Louis L’Amour wrote many westerns, but one of my favorites that I’ve read so far is Hanging Woman Creek. Two men, low on luck and opportunity, head out West to find work on a ranch. What work they find is “working the grub-line,” a winter job. While the more prosperous and wealthy ranchers recline by the fire with a glass of whiskey most frosty evenings, they pay the “grub-line” workers minimal wages to take care of their livestock in the wintertime, making sure they have water and feed. The two men take up this job, in a lonely cabin on Hanging Woman Creek.
They soon run into rustlers (people who steal cattle to sell), and that’s when the book begins to sizzle.

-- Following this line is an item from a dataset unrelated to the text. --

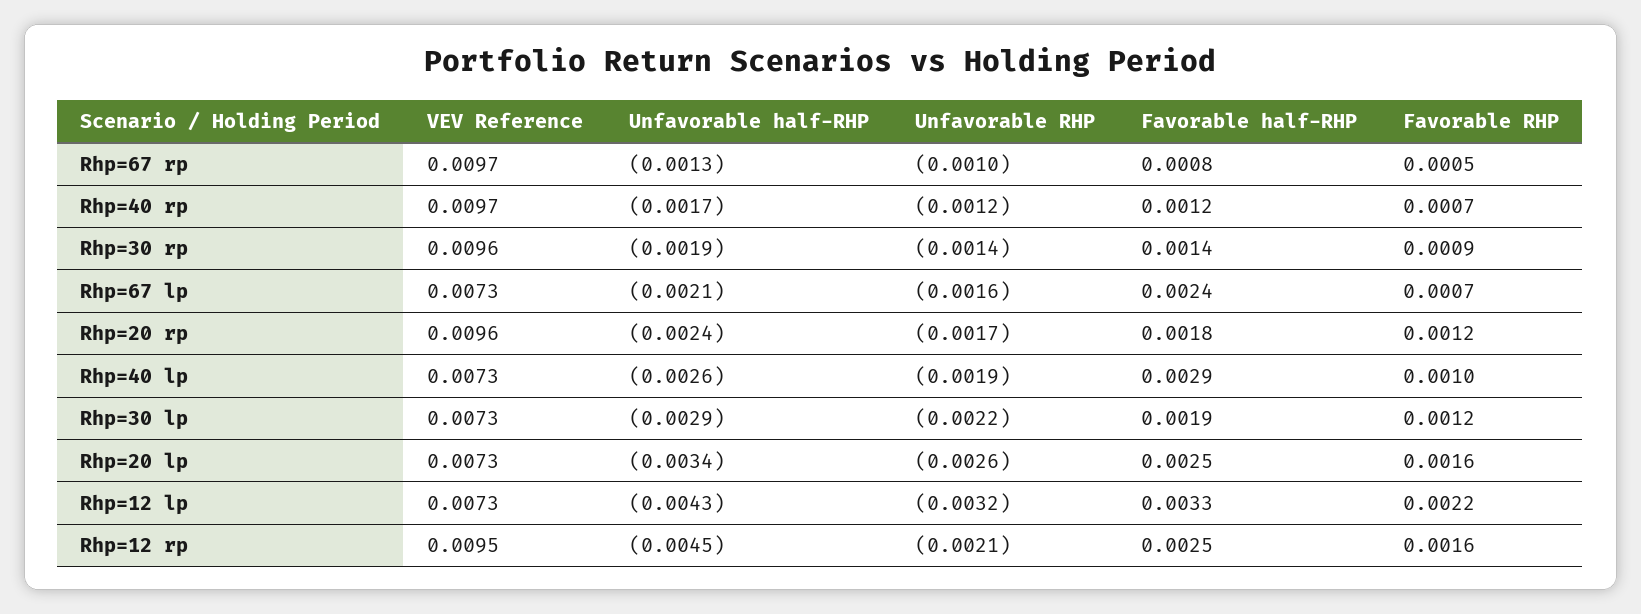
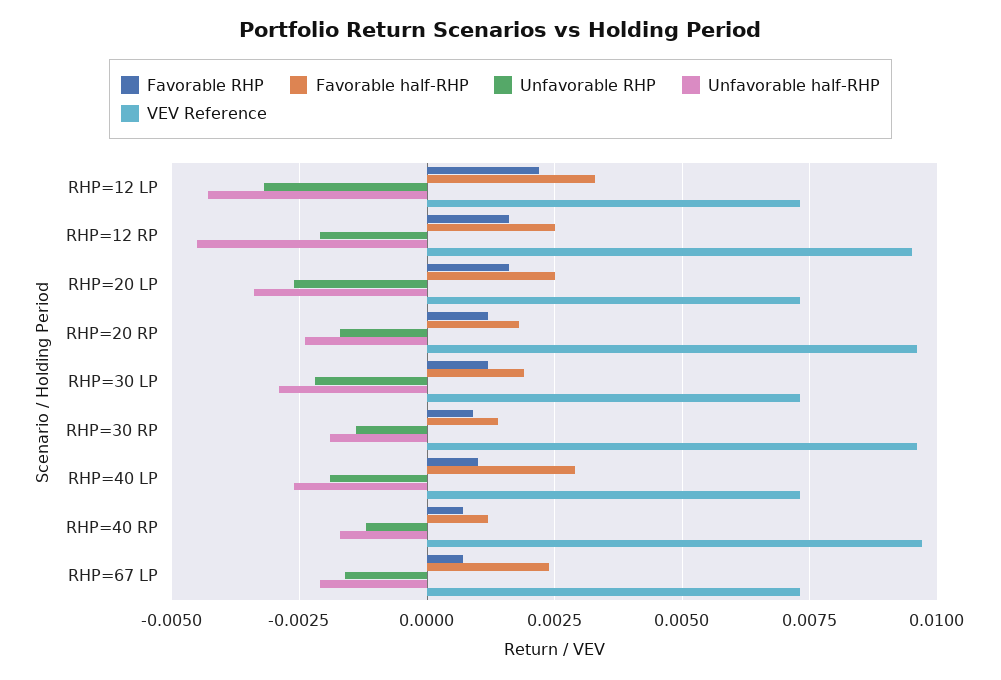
VEV Reference, Rhp=67 rp: 0.0097 -> none
Unfavorable half-RHP, Rhp=67 rp: -0.0013 -> none
Unfavorable RHP, Rhp=67 rp: -0.001 -> none
Favorable half-RHP, Rhp=67 rp: 0.0008 -> none
Favorable RHP, Rhp=67 rp: 0.0005 -> none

The man and his partner have little success stopping the rustlers, and soon their employer suspects them. They are laid off as a result, kicking off the action. One of the things I like about this book is that one of the two main characters is African American. Contrary to what you often see on TV westerns, a lot if not most of the original cowboys in the West were Black. While there aren’t many African American people depicted in old western novels, I’m glad this one does include them.
I enjoy Louis L’Amour novels because the bad guys are usually bad and the good guys are usually good. There are no messy, flawed good guys as main characters, as you see in Ernest Hemingway and later from Alan Moore, with his notoriously edgy characters in Watchmen. You can read these stories knowing the good guy usually wins, and he or she didn’t have to break any moral code to do it. The bad guys usually pay for their crimes.